- _Task prompt_
Transcribe without alteration every line from the beginning of the items down to and including the line that contains "ciudadanos ha dejado".

- _Items stored from a collection_
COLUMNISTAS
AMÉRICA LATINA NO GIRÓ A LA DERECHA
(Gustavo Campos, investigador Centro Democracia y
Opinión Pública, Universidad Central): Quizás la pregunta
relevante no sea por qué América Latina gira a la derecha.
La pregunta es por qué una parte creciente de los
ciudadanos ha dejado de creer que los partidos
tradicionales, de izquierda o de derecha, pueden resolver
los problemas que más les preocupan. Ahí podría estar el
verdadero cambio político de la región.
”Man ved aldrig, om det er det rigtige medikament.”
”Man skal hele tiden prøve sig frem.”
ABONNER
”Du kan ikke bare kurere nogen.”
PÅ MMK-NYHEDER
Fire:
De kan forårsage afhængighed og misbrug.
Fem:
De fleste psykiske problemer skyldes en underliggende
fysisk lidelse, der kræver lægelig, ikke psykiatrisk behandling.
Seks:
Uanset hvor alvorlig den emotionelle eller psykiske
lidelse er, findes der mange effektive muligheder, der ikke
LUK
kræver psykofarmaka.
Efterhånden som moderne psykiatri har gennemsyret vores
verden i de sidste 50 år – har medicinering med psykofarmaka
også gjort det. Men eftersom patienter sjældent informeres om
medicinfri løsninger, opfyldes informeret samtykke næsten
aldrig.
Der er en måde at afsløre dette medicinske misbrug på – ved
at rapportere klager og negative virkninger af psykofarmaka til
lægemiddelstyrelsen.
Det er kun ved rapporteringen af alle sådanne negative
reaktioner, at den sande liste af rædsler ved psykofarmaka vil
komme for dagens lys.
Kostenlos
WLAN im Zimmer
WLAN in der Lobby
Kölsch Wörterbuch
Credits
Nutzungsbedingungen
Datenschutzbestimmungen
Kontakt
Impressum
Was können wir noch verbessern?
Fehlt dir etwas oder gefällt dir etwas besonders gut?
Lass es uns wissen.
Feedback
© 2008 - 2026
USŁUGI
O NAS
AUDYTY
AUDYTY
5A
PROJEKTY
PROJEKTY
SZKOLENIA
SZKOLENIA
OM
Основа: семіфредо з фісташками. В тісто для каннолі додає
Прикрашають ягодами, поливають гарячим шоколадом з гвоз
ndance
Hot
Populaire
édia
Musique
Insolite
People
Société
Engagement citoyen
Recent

- _Expected output_
COLUMNISTAS
AMÉRICA LATINA NO GIRÓ A LA DERECHA
(Gustavo Campos, investigador Centro Democracia y
Opinión Pública, Universidad Central): Quizás la pregunta
relevante no sea por qué América Latina gira a la derecha.
La pregunta es por qué una parte creciente de los
ciudadanos ha dejado de creer que los partidos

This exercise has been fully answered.